E all’improvviso a Udine aria di Festspiele. A premiare il progetto del direttore artistico del Teatro Nuovo, che da oltre due anni tesseva questa tela di Penelope fatta, disfatta e rifatta per le vicende della pandemia: la produzione “in proprio” per la prima volta di un’opera, anzi la madre di tutte le opere com’è la commedia umana di Mozart. Ha ballato per una sera soltanto (peccato) questo primo, gioioso Figaro udinese in un teatro che più gremito non si poteva, accolto da un vero e proprio tripudio. Con l’Orchestra di Padova e del Veneto e con il Coro del Friuli Venezia Giulia guidato da Cristiano Dell’Oste, ha incasellato una compagnia da manuale mozartiano, fra specialisti d’area tedesca ed artisti italiani, anche con eccellenti contributi regionali.
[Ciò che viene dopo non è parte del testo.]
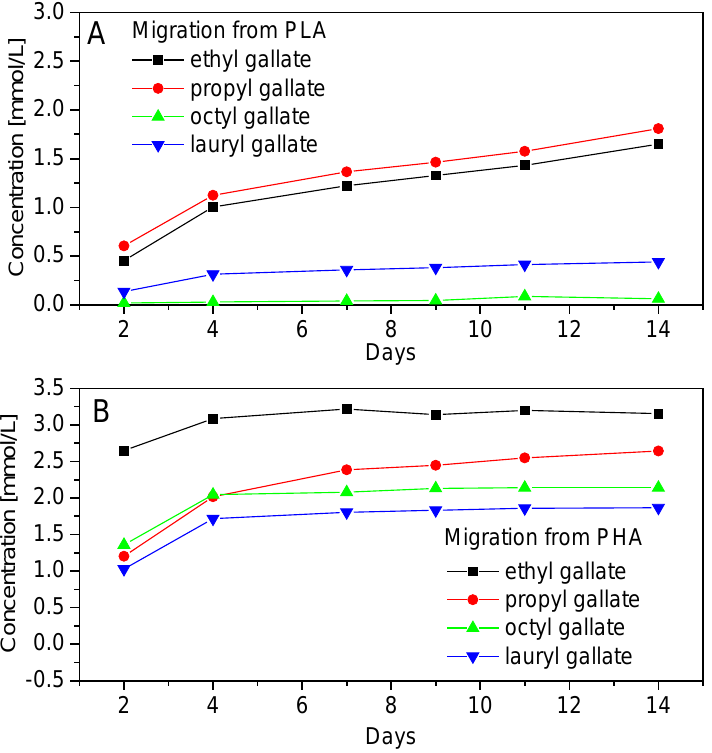
Figure 5. Migration of gallates from PLA ( A ) and PHA ( B ) during 14 days.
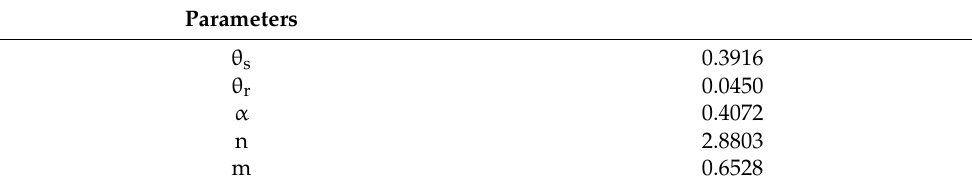
Table 1. Parameters of the van Genuchten equation for a soil depth of 0.15 m, Paraipaba-CE,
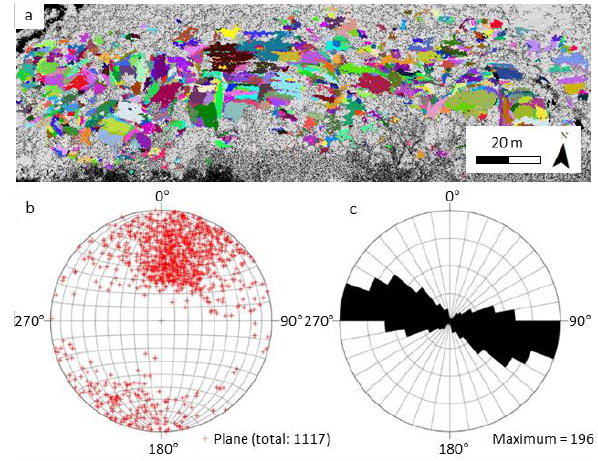
Figure 9. (a) Visualization of plane segments in area of in- terest fit into point cloud of scan position 01 (b) Equal area stereographic projection of poles to planes (c) Rose plot of strike directions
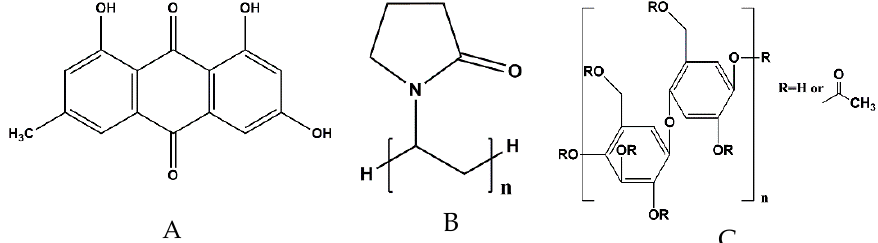
Figure 1. Structures of emodin and other excipients. ( A ) Emodin, ( B ) poly(vinyl pyrrolidone), ( C ) cellulose acetate.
Il tutto inserito opportunamente nel solco della tradizione in un allestimento di eleganza figurativa disegnato da Ivan Stefanutti: il gioco delle grandi porte/armadio/guardaroba funzionale all’incessante flusso degli inganni e delle ambiguità, sul quale scende nell’ultimo atto un lunare labirinto di verzura, chiuso dal quasi ammiccante grottesco di una siepe-mascherone, il giardino dove tutto si consuma e tutto si ricompone. Stefanutti vi fa scorrere il meccanismo dell’azione, non senza soluzioni in cui dispiega il gusto, lo humour di illustratore e la raffinatezza di costumista. Sul versante musicale Feruglio, oltre all’impegno di tessitore, si assume il compito di direttore. Nonostante la sua appassionata frequentazione del Settecento e del barocco con il Collegium Apollineum, qui la sua lettura evita iperboli, attenta agli equilibri interni di concertazione di un’opera dalle mille insidie, ben secondato dagli organici, da Silvano Zabeo al fortepiano e soprattutto da una compagnia d’eccezione, nella quale gioca un ruolo coinvolgente il “mestiere” alto di artisti come Markus Werba, Anna Prohaska, Annett Fritsch.

Una scena del terzo atto

Il primo è un’autentica reincarnazione di Figaro con tutto il suo carisma vocale e l’impetuosa simpatia; la Prohaska è una Susanna perfetta tanto nella verve soubrettistica che quasi guizza dal personaggio quanto nel fraseggio incantevole dell’Andantino “Deh, vieni, non tardar”; Annett Fritsch con la soavità del legato e la limpidezza stilistica riconferma come Contessa la sensibilità che ne fa una delle interpreti mozartiane di maggior classe. Il basso ucraino Andrei Bondarenko nella parte del Conte era acquisizione dell’ultima ora: inizio un poco in penombra, specie nei recitativi, ma subito riscattato dalle qualità dello smalto vocale, che accoglie tutta l’irrequietezza imperiosa del personaggio. Ascoltando il delizioso Cherubino di Serena Malfi si capisce perché un paio di anni fa Raphaël Pichon l’abbia voluta nel premiatissimo progetto discografico mozartiano (“Libertà!”) del suo Pygmalion. Il Bartolo di Maurizio Muraro sembra uscito da una illustre galleria di “caratteri” goldoniani, accanto alla fresca e frizzante vocalità di Alessia Nadin (Marcellina). E dal momento che un cast ben assortito dev’essere tale anche nei ruoli “minori”, qui, oltre al viperino Basilio di Federico Lepre, si ammira come un protagonista l’Antonio sanguigno del glorioso baritono sloveno/argentino Marcos Fink. Per non dire del cammeo splendido e sensuale di Giulia Della Peruta, memorabile Barbarina. Dettaglio ulteriore all’attivo dello spettacolo: tutto l’ingranaggio scenico è mosso appuntino dagli allievi del progetto PCTO dell’Istituto Malignani di Udine. Un Mozart, insomma, che è pure promotore di nuove professionalità. Infine la “spia” inconfondibile del successo: la vera e propria apnea di silenzio e commozione calata in sala (in una serata viva di consensi quasi frenetici) sull’invocazione del Conte (“Contessa, perdono”): sospensione magica del tempo e dei cuori prima del finale e dell’ovazione liberatoria e festosa.